WHAT TO WORK ON: Reproduce word for word the lines between those holding "כהוד להיות הבחירה שלכם לשירותי ניקיון מ" and "Кабель гибридный", inclusive, and nothing else from the data below.
►
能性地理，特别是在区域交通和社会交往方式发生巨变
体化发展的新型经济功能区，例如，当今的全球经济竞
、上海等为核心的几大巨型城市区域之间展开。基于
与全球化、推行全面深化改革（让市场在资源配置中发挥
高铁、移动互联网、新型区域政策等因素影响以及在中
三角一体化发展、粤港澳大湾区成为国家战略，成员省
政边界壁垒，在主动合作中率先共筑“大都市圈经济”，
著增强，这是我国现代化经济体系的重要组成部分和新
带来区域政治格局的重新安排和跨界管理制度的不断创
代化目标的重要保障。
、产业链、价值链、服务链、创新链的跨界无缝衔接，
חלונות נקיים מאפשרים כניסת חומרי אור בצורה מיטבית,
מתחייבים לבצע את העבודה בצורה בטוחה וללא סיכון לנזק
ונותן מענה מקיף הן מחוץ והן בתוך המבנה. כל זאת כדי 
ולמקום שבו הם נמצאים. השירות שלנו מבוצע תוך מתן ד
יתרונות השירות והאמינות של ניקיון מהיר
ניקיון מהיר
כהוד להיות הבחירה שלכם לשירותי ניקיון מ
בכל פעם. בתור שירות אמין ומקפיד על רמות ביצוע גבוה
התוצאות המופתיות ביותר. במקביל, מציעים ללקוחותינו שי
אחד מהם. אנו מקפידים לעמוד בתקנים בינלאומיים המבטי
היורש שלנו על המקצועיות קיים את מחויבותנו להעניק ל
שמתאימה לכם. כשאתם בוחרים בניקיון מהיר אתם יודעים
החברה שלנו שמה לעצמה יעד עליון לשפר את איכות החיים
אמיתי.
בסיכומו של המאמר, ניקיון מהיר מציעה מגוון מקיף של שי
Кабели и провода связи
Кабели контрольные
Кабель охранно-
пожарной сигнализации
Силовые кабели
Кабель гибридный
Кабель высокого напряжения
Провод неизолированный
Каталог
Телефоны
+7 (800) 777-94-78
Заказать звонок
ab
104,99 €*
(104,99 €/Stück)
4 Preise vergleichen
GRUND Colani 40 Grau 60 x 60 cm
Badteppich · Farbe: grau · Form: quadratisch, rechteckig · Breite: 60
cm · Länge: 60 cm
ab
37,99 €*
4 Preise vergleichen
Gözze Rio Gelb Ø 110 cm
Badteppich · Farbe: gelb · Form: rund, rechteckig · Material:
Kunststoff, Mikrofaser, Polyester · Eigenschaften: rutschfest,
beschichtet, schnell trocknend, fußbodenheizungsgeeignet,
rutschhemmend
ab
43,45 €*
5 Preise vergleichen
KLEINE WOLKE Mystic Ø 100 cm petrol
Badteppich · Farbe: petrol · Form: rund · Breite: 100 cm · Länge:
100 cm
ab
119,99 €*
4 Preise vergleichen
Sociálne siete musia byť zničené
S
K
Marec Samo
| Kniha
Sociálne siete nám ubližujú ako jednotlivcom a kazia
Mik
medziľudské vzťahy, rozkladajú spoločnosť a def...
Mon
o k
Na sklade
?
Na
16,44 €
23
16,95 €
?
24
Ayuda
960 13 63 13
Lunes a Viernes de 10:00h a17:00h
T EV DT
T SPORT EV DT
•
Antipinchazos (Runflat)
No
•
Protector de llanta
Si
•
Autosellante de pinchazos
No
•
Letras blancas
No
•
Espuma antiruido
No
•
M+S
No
◄
►
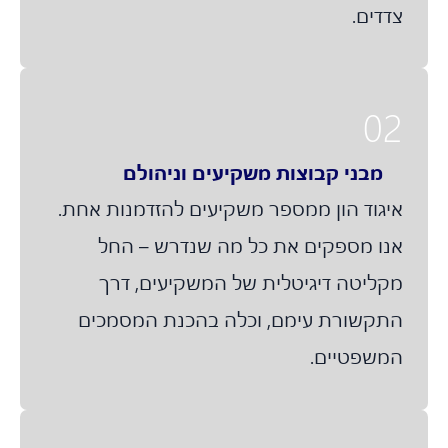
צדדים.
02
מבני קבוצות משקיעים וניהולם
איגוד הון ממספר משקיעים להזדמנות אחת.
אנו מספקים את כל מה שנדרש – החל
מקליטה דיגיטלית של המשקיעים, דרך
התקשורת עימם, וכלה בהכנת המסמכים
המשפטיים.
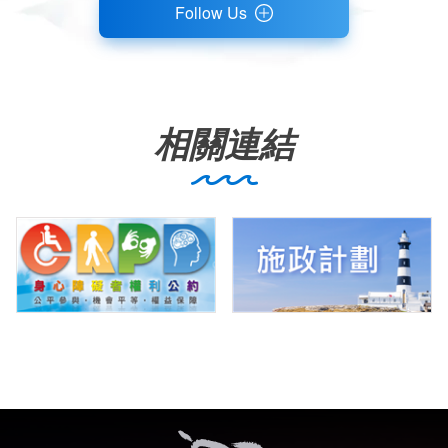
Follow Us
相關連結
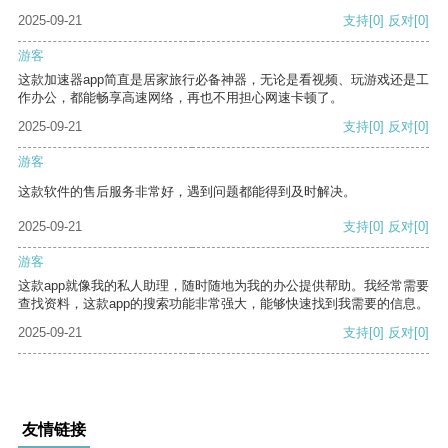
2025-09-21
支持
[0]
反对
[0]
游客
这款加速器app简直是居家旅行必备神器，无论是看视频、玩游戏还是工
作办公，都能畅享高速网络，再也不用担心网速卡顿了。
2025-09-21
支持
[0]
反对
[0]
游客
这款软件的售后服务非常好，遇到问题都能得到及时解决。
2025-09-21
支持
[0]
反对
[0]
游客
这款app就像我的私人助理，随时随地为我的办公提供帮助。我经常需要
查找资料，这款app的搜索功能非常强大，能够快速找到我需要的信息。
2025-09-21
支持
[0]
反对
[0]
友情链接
◄
OUTPUT OF THE TASK:
כהוד להיות הבחירה שלכם לשירותי ניקיון מ
בכל פעם. בתור שירות אמין ומקפיד על רמות ביצוע גבוה
התוצאות המופתיות ביותר. במקביל, מציעים ללקוחותינו שי
אחד מהם. אנו מקפידים לעמוד בתקנים בינלאומיים המבטי
היורש שלנו על המקצועיות קיים את מחויבותנו להעניק ל
שמתאימה לכם. כשאתם בוחרים בניקיון מהיר אתם יודעים
החברה שלנו שמה לעצמה יעד עליון לשפר את איכות החיים
אמיתי.
בסיכומו של המאמר, ניקיון מהיר מציעה מגוון מקיף של שי
Кабели и провода связи
Кабели контрольные
Кабель охранно-
пожарной сигнализации
Силовые кабели
Кабель гибридный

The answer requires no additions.